COIN-Focus #1: RESSPECT – France – 2019
The Cosmostatistics Initiative (COIN) is an international network which aims to create an interdisciplinary environment where collaborations between astronomers, statisticians and machine learning experts can flourish. The group utilizes a management model which can find parallel in technological start-ups: based on a dynamic, non-hierarchical and people-centric approach.
Are classification metrics good proxies for SN Ia cosmological constraining power?
We emulate photometric SN Ia cosmology samples with controlled contamination rates of individual contaminant classes and evaluate each of them under a set of classification metrics. We then derive cosmological parameter constraints from all samples under two common analysis approaches and quantify the impact of contamination by each contaminant class on the resulting cosmological parameter estimates. We observe that cosmology metrics are sensitive to both the contamination rate and the class of the contaminating population, whereas the classification metrics are insensitive to the latter. We therefore discourage exclusive reliance on classification-based metrics for cosmological analysis design decisions, e.g. classifier choice, and instead recommend optimizing using a metric of cosmological parameter constraining power.
A graph-based spectral classification of SN-II
This work presents new data-driven classification heuristics for spectral data based on graph theory. As a case in point, we devise a spectral classification scheme of Type II supernova (SNe II) as a function of the phase relative to the V -band maximum light and the end of the plateau phase. Our classification method naturally identifies outliers and arranges the different SNe in terms of their major spectral features. The automated classification naturally reflects the fast evolution of Type II SNe around the maximum light while showcasing their homogeneity close to the end of the plateau phase. The scheme we develop could be more widely applicable to unsupervised time series classification or characterization of other functional data.
Active Learning with RESSPECT
The Recommendation System for Spectroscopic follow-up (RESSPECT) project aims to enable the construction of optimized training samples for the Rubin Observatory Legacy Survey of Space and Time (LSST), taking into account a realistic description of the astronomical data environment. In this work, we test the robustness of active learning techniques in a realistic simulated astronomical data scenario. Our experiment takes into account the evolution of training and pool samples, different costs per object, and two different sources of budget. Results show that traditional active learning strategies significantly outperform random sampling.

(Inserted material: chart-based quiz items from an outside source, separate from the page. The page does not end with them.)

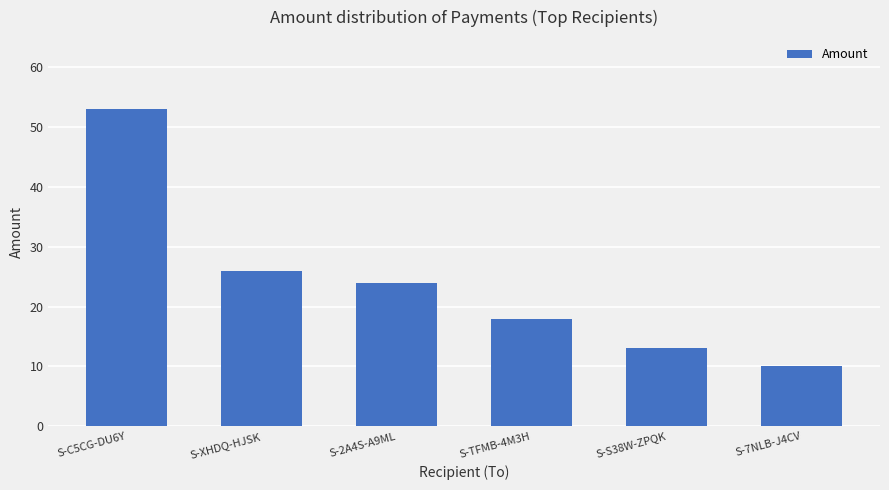

What is the difference between the second highest and minimum values?

16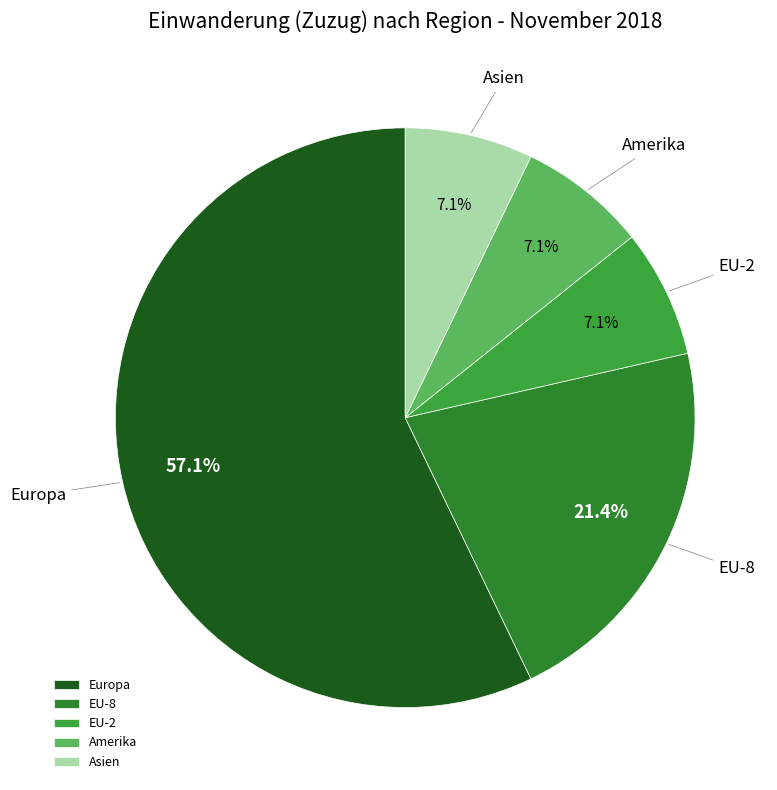

What is the ratio of the value at EU-2 to the value at EU-8?

0.3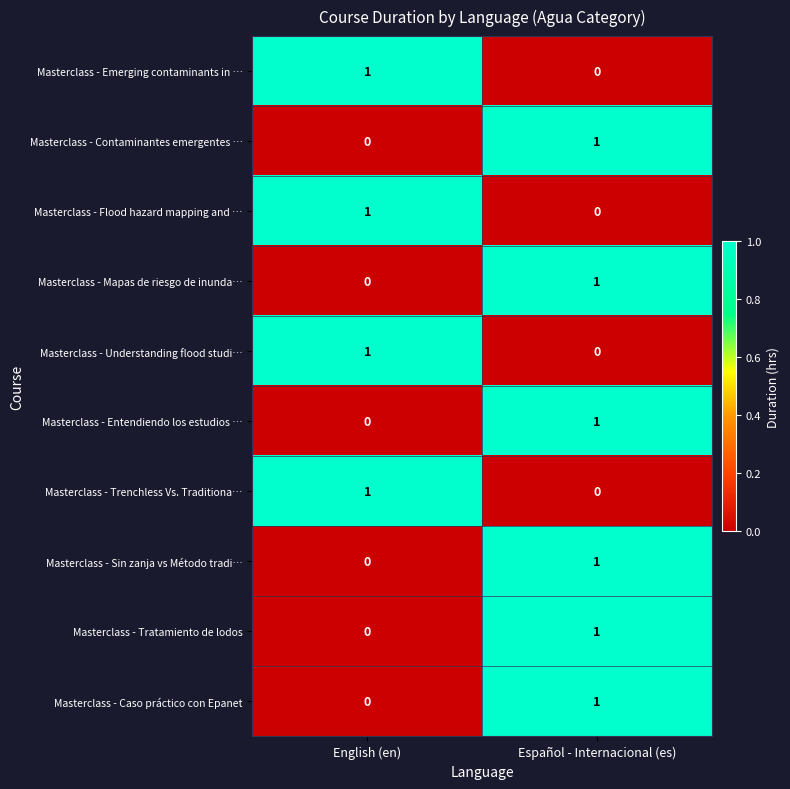

Is it true that Masterclass - Contaminantes emergentes … equals 1 at Español - Internacional (es)?

True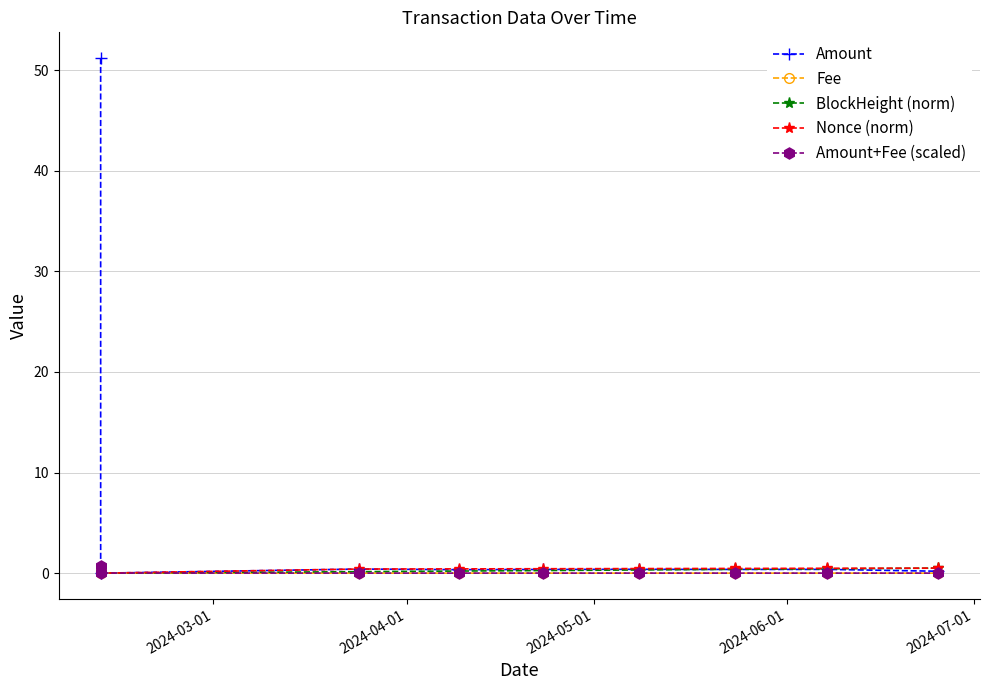

Which series has the widest spread of values?

Amount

Integrated Nested Laplace Approximation (INLA)
We introduce a novel technique to model IFS datasets, which treats the observed galaxy properties as manifestations of an unobserved Gaussian Markov random field. The method is computationally efficient, resilient to the presence of low-signal-to-noise regions, and uses an alternative to Markov Chain Monte Carlo for fast Bayesian inference – the Integrated Nested Laplace Approximation. The proposed Bayesian approach enables the creation of synthetic images, recovery of areas with bad pixels, and an increased power to detect structures in datasets subject to substantial noise and/or sparsity of sampling.